§ Aim of the task
Output all of the data exactly as it appears, but leave out any pictures it contains.

§ Data shown

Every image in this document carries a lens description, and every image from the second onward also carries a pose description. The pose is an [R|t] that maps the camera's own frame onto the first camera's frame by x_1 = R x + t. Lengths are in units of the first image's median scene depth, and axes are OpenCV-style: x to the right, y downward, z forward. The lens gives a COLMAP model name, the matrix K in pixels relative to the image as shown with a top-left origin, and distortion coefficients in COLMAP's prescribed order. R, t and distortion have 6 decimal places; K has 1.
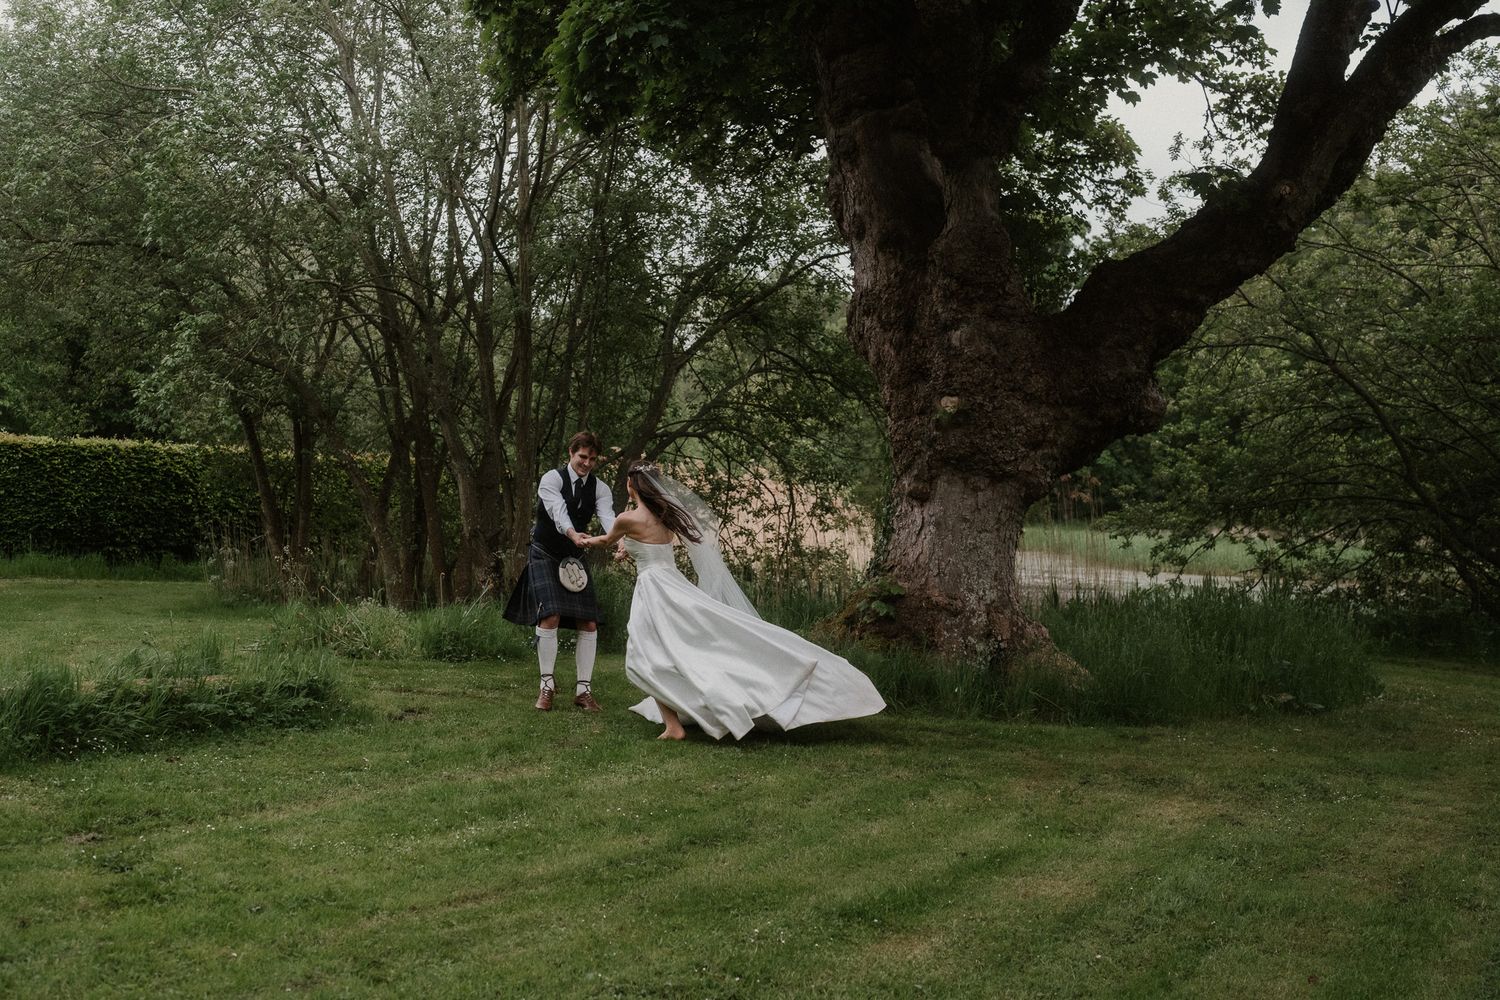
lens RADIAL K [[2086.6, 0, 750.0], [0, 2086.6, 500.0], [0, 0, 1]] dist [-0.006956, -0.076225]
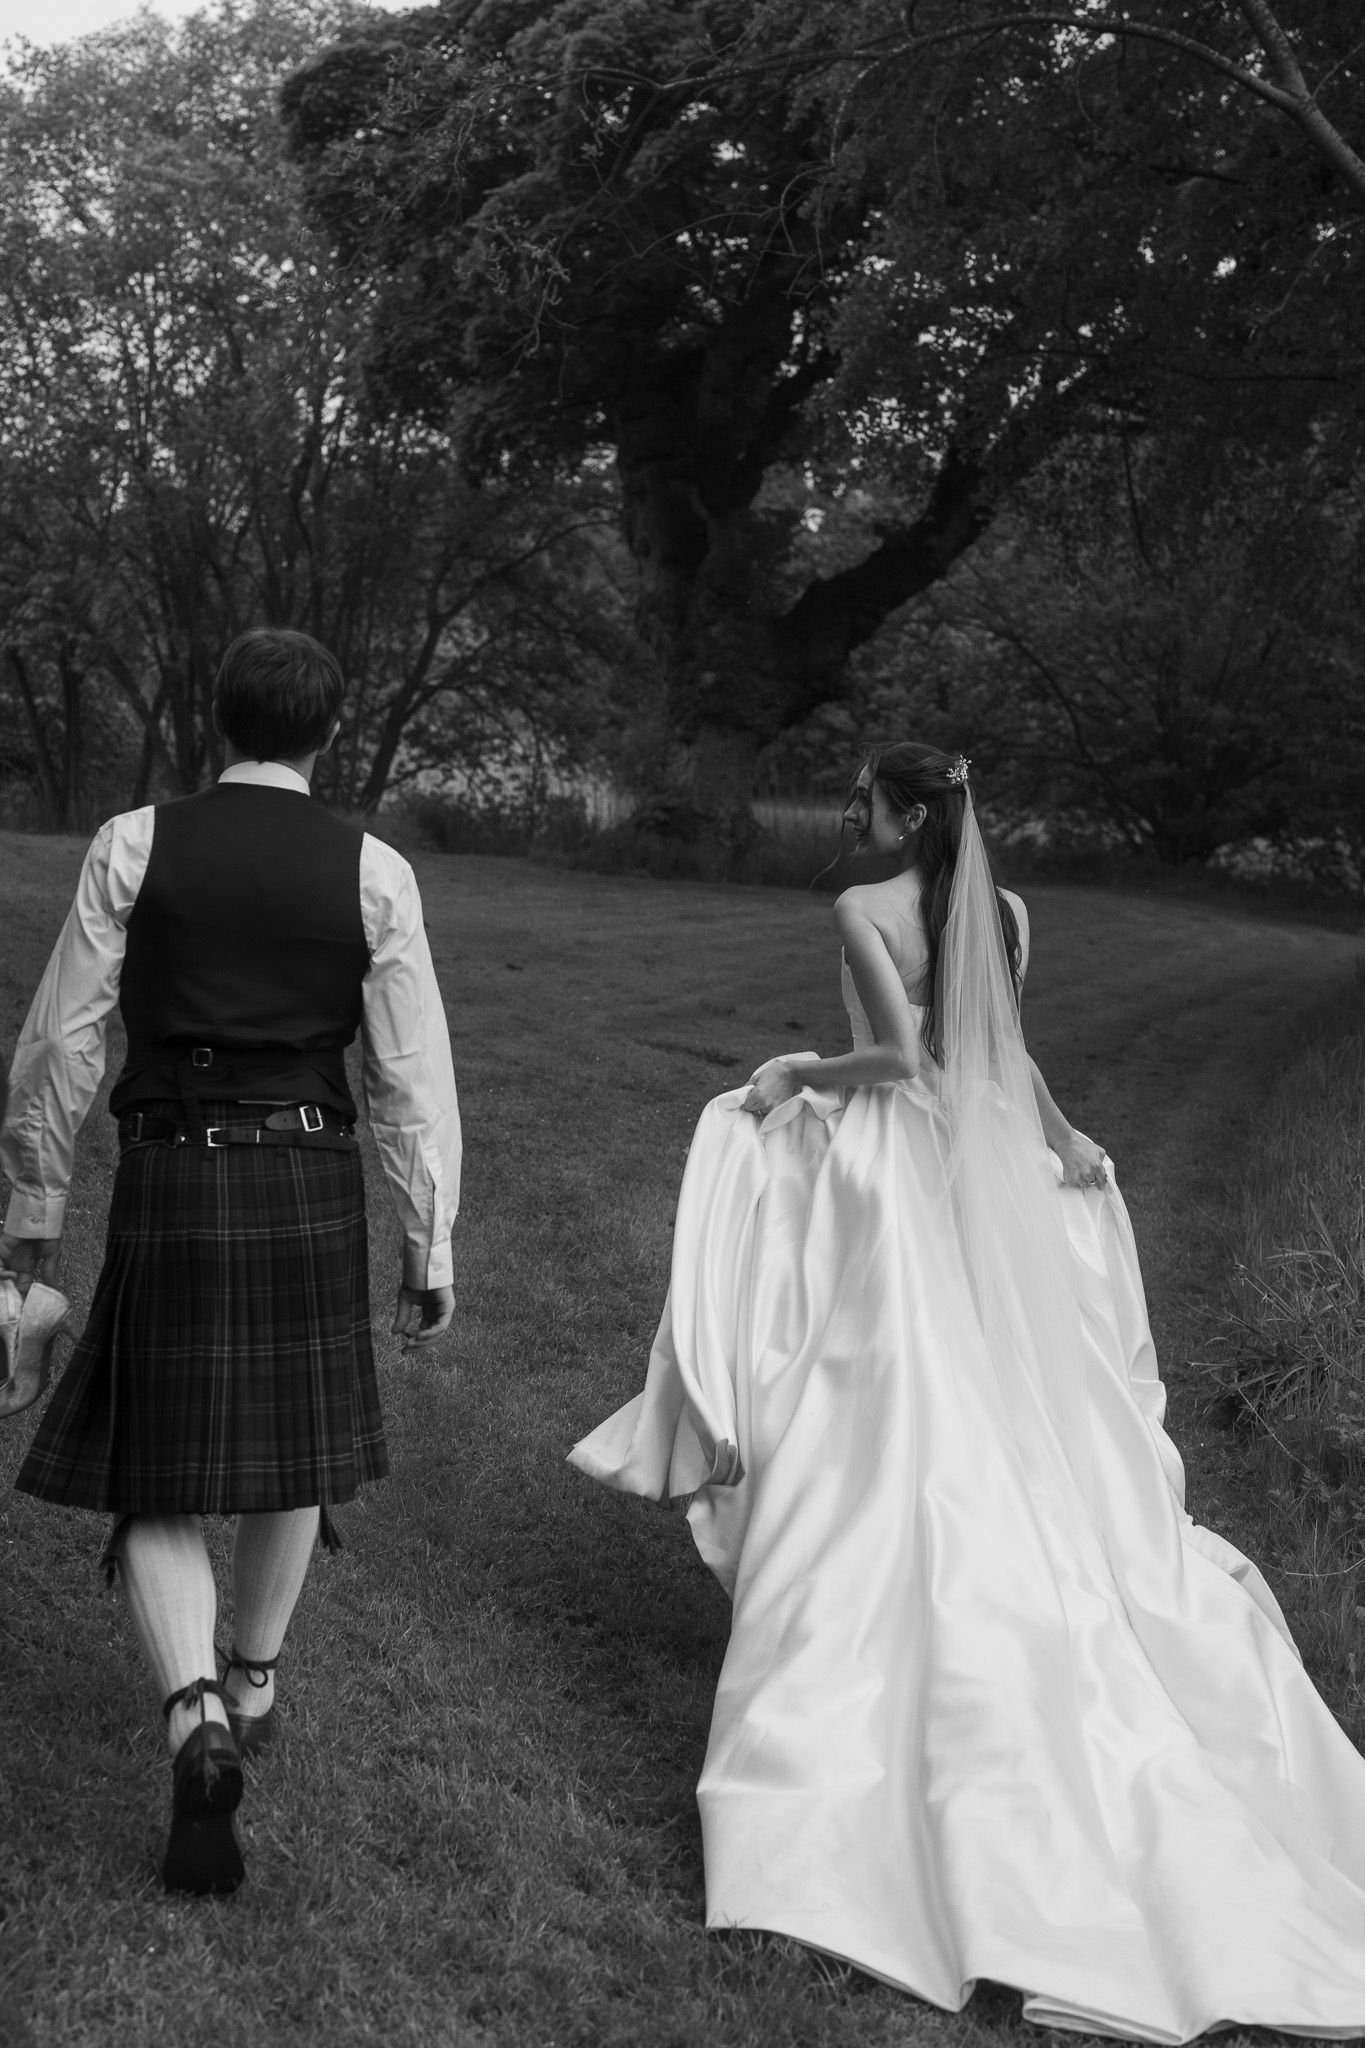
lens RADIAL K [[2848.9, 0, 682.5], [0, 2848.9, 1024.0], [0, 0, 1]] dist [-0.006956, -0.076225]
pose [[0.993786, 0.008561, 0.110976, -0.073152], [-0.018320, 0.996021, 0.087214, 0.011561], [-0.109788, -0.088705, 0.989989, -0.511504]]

§ Solution
Every image in this document carries a lens description, and every image from the second onward also carries a pose description. The pose is an [R|t] that maps the camera's own frame onto the first camera's frame by x_1 = R x + t. Lengths are in units of the first image's median scene depth, and axes are OpenCV-style: x to the right, y downward, z forward. The lens gives a COLMAP model name, the matrix K in pixels relative to the image as shown with a top-left origin, and distortion coefficients in COLMAP's prescribed order. R, t and distortion have 6 decimal places; K has 1.
lens RADIAL K [[2086.6, 0, 750.0], [0, 2086.6, 500.0], [0, 0, 1]] dist [-0.006956, -0.076225]
lens RADIAL K [[2848.9, 0, 682.5], [0, 2848.9, 1024.0], [0, 0, 1]] dist [-0.006956, -0.076225]
pose [[0.993786, 0.008561, 0.110976, -0.073152], [-0.018320, 0.996021, 0.087214, 0.011561], [-0.109788, -0.088705, 0.989989, -0.511504]]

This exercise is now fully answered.